Despite being interesting material, none of the preceding articles deals directly with new media, or even with digital media. The last two essays in the collection focus on Muslim groups that are appropriating new media technologies for their political goals with greater and lesser degrees of success. Robert Hefner’s contribution, an incisive and streamlined examination of the radical Indonesian group Laskar Jihad, explores questions of the nature of civil society in Muslim democracies during the dawn of new media. Laskar Jihad was a notoriously extremist organization, advocating violence and the extreme suppression of women. It utilized new media technologies, particularly the internet, to get out its message of radical jihad with great success, leading eventually to complex questions of censorship and rights on the part of the Indonesian government. Questions of civil society and of civic pluralism in an age of new media and of militant radicalism are thus compellingly laid out. M. Hakan Yavuz’ contribution, the last in the collection, explores the ways in which Turkish Alevis are utilizing media, including magazines, television and radio stations, to foster a cohesive sense of communal identity. When contextualized more broadly within Yavuz’ work as a whole, it is an insightful look at the ways in which minorities in Turkey complicate the meaning of contemporary Turkishness.

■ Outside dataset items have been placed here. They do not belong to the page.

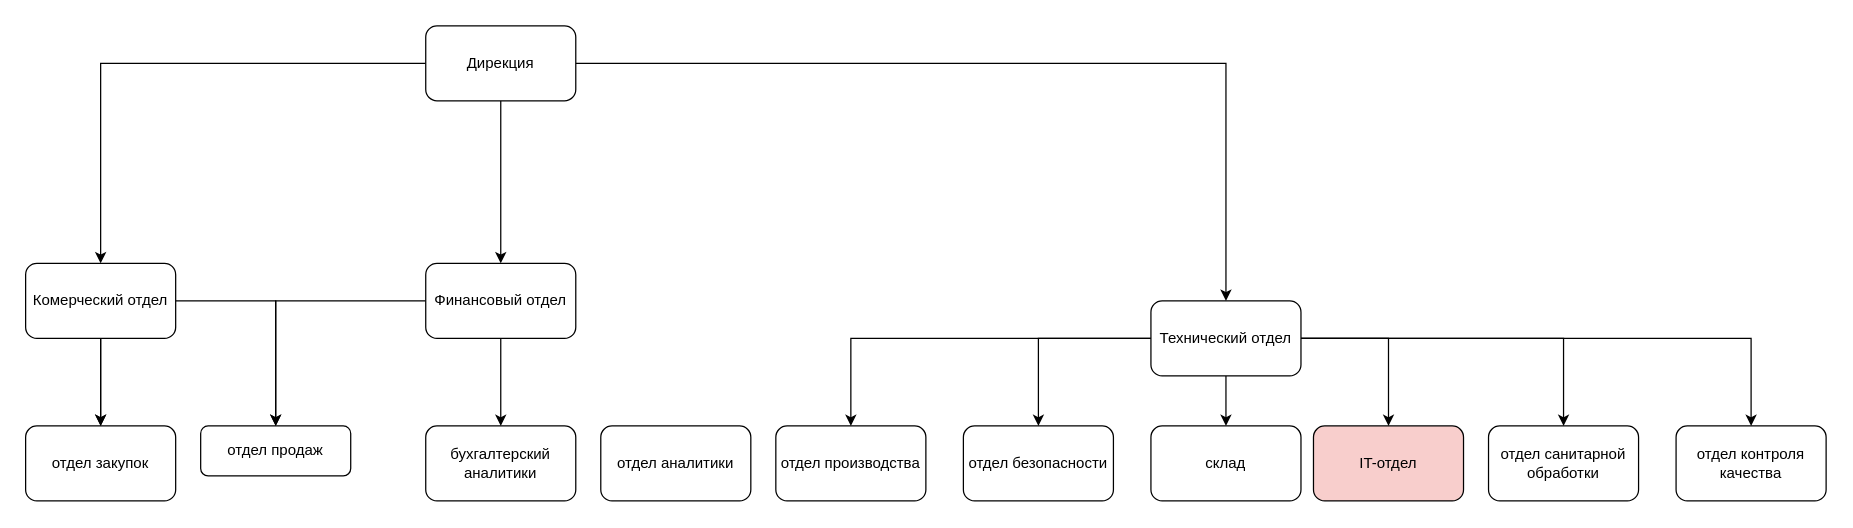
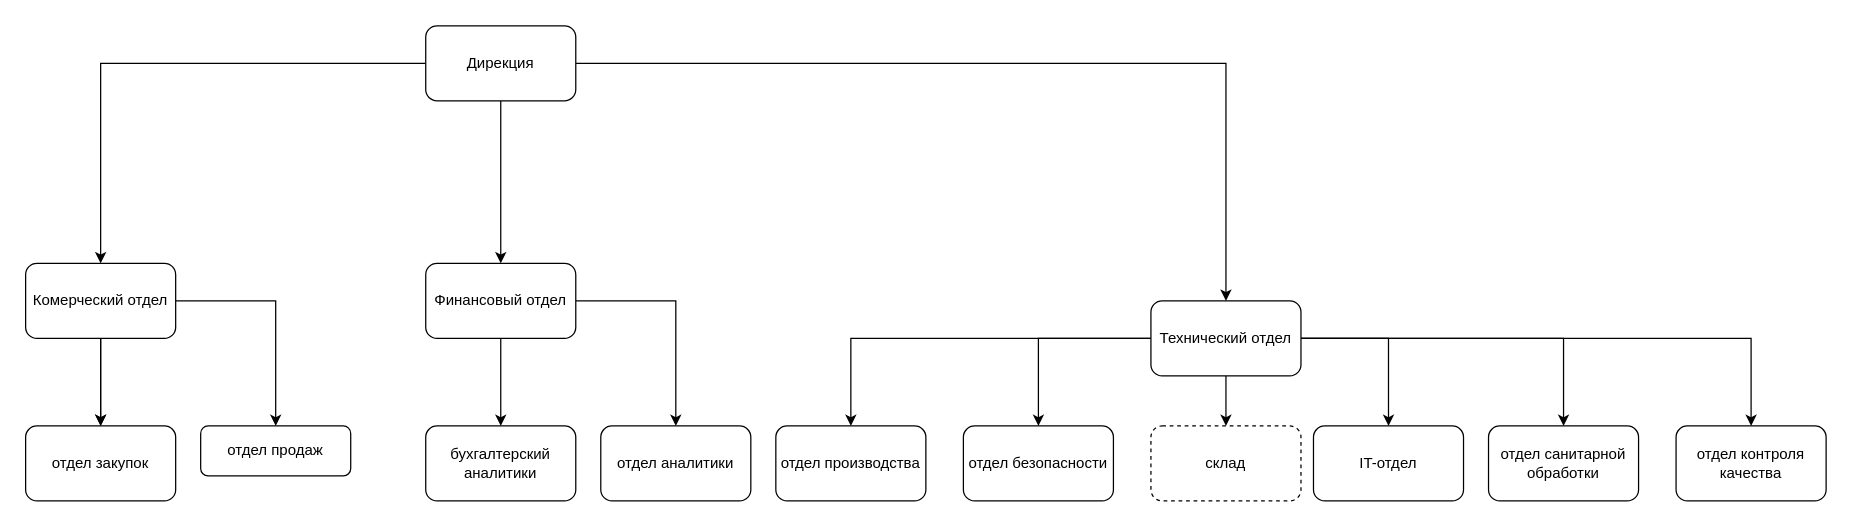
  <mxCell id="0" />
  <mxCell id="1" parent="0" />
  <mxCell id="2" value="" style="edgeStyle=orthogonalEdgeStyle;rounded=0;orthogonalLoop=1;jettySize=auto;html=1;" edge="1" parent="1" source="5" target="24"><mxGeometry relative="1" as="geometry" /></mxCell>
  <mxCell id="3" value="" style="edgeStyle=orthogonalEdgeStyle;rounded=0;orthogonalLoop=1;jettySize=auto;html=1;" edge="1" parent="1" source="5" target="21"><mxGeometry relative="1" as="geometry" /></mxCell>
  <mxCell id="4" value="" style="edgeStyle=orthogonalEdgeStyle;rounded=0;orthogonalLoop=1;jettySize=auto;html=1;" edge="1" parent="1" source="5" target="12"><mxGeometry relative="1" as="geometry" /></mxCell>
  <mxCell id="5" value="Дирекция" style="rounded=1;whiteSpace=wrap;html=1;" vertex="1" parent="1"><mxGeometry x="340" y="20" width="120" height="60" as="geometry" /></mxCell>
  <mxCell id="6" value="" style="edgeStyle=orthogonalEdgeStyle;rounded=0;orthogonalLoop=1;jettySize=auto;html=1;" edge="1" parent="1" source="12" target="18"><mxGeometry relative="1" as="geometry" /></mxCell>
  <mxCell id="7" value="" style="edgeStyle=orthogonalEdgeStyle;rounded=0;orthogonalLoop=1;jettySize=auto;html=1;" edge="1" parent="1" source="12" target="17"><mxGeometry relative="1" as="geometry" /></mxCell>
  <mxCell id="8" value="" style="edgeStyle=orthogonalEdgeStyle;rounded=0;orthogonalLoop=1;jettySize=auto;html=1;" edge="1" parent="1" source="12" target="16"><mxGeometry relative="1" as="geometry" /></mxCell>
  <mxCell id="9" value="" style="edgeStyle=orthogonalEdgeStyle;rounded=0;orthogonalLoop=1;jettySize=auto;html=1;" edge="1" parent="1" source="12" target="15"><mxGeometry relative="1" as="geometry" /></mxCell>
  <mxCell id="10" value="" style="edgeStyle=orthogonalEdgeStyle;rounded=0;orthogonalLoop=1;jettySize=auto;html=1;" edge="1" parent="1" source="12" target="14"><mxGeometry relative="1" as="geometry" /></mxCell>
  <mxCell id="11" value="" style="edgeStyle=orthogonalEdgeStyle;rounded=0;orthogonalLoop=1;jettySize=auto;html=1;" edge="1" parent="1" source="12" target="13"><mxGeometry relative="1" as="geometry" /></mxCell>
  <mxCell id="12" value="Технический отдел" style="rounded=1;whiteSpace=wrap;html=1;" vertex="1" parent="1"><mxGeometry x="920" y="240" width="120" height="60" as="geometry" /></mxCell>
- <mxCell id="13" value="склад" style="rounded=1;whiteSpace=wrap;html=1;" vertex="1" parent="1"><mxGeometry x="920" y="340" width="120" height="60" as="geometry" /></mxCell>
- <mxCell id="14" value="IT-отдел" style="rounded=1;whiteSpace=wrap;html=1;fillColor=#f8cecc;" vertex="1" parent="1"><mxGeometry x="1050" y="340" width="120" height="60" as="geometry" /></mxCell>
+ <mxCell id="13" value="склад" style="rounded=1;whiteSpace=wrap;html=1;dashed=1;" vertex="1" parent="1"><mxGeometry x="920" y="340" width="120" height="60" as="geometry" /></mxCell>
+ <mxCell id="14" value="IT-отдел" style="rounded=1;whiteSpace=wrap;html=1;" vertex="1" parent="1"><mxGeometry x="1050" y="340" width="120" height="60" as="geometry" /></mxCell>
  <mxCell id="15" value="отдел санитарной обработки" style="rounded=1;whiteSpace=wrap;html=1;" vertex="1" parent="1"><mxGeometry x="1190" y="340" width="120" height="60" as="geometry" /></mxCell>
  <mxCell id="16" value="отдел контроля качества" style="rounded=1;whiteSpace=wrap;html=1;" vertex="1" parent="1"><mxGeometry x="1340" y="340" width="120" height="60" as="geometry" /></mxCell>
  <mxCell id="17" value="отдел безопасности" style="rounded=1;whiteSpace=wrap;html=1;" vertex="1" parent="1"><mxGeometry x="770" y="340" width="120" height="60" as="geometry" /></mxCell>
  <mxCell id="18" value="отдел производства" style="rounded=1;whiteSpace=wrap;html=1;" vertex="1" parent="1"><mxGeometry x="620" y="340" width="120" height="60" as="geometry" /></mxCell>
  <mxCell id="19" style="edgeStyle=orthogonalEdgeStyle;rounded=0;orthogonalLoop=1;jettySize=auto;html=1;" edge="1" parent="1" source="21" target="28"><mxGeometry relative="1" as="geometry" /></mxCell>
- <mxCell id="20" style="edgeStyle=orthogonalEdgeStyle;rounded=0;orthogonalLoop=1;jettySize=auto;html=1;" edge="1" parent="1" source="21" target="25"><mxGeometry relative="1" as="geometry" /></mxCell>
+ <mxCell id="20" style="edgeStyle=orthogonalEdgeStyle;rounded=0;orthogonalLoop=1;jettySize=auto;html=1;" edge="1" parent="1" source="21" target="29"><mxGeometry relative="1" as="geometry" /></mxCell>
  <mxCell id="21" value="Финансовый отдел" style="rounded=1;whiteSpace=wrap;html=1;" vertex="1" parent="1"><mxGeometry x="340" y="210" width="120" height="60" as="geometry" /></mxCell>
  <mxCell id="22" value="" style="edgeStyle=orthogonalEdgeStyle;rounded=0;orthogonalLoop=1;jettySize=auto;html=1;" edge="1" parent="1" source="24" target="26"><mxGeometry relative="1" as="geometry" /></mxCell>
  <mxCell id="23" value="" style="edgeStyle=orthogonalEdgeStyle;rounded=0;orthogonalLoop=1;jettySize=auto;html=1;" edge="1" parent="1" source="24" target="25"><mxGeometry relative="1" as="geometry" /></mxCell>
  <mxCell id="24" value="Комерческий отдел" style="rounded=1;whiteSpace=wrap;html=1;" vertex="1" parent="1"><mxGeometry x="20" y="210" width="120" height="60" as="geometry" /></mxCell>
  <mxCell id="25" value="отдел продаж" style="rounded=1;whiteSpace=wrap;html=1;" vertex="1" parent="1"><mxGeometry x="160" y="340" width="120" height="40" as="geometry" /></mxCell>
  <mxCell id="26" value="отдел закупок" style="rounded=1;whiteSpace=wrap;html=1;" vertex="1" parent="1"><mxGeometry x="20" y="340" width="120" height="60" as="geometry" /></mxCell>
  <mxCell id="27" value="" style="edgeStyle=orthogonalEdgeStyle;rounded=0;orthogonalLoop=1;jettySize=auto;html=1;" edge="1" parent="1" source="24" target="26"><mxGeometry relative="1" as="geometry"><mxPoint x="140" y="240" as="sourcePoint" /><mxPoint x="450" y="420" as="targetPoint" /></mxGeometry></mxCell>
  <mxCell id="28" value="бухгалтерский аналитики" style="rounded=1;whiteSpace=wrap;html=1;" vertex="1" parent="1"><mxGeometry x="340" y="340" width="120" height="60" as="geometry" /></mxCell>
  <mxCell id="29" value="отдел аналитики" style="rounded=1;whiteSpace=wrap;html=1;" vertex="1" parent="1"><mxGeometry x="480" y="340" width="120" height="60" as="geometry" /></mxCell>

The sheer variety of topics, themes, nationalities, and disciplines in these case studies paradoxically constitutes the book’s greatest strength and greatest weakness: on the one hand, the scope of the compilation is impressive, and the lack of emphasis on any one particular topic or mode of analysis allows for considerable breadth. On the other hand, this very breadth – the lack of unity either of the type of media analyzed or the type of communities analyzed - from ethnic groups to militant groups to journalistic representations of class – underscores the difficulty of using “Islam” as a unifying category.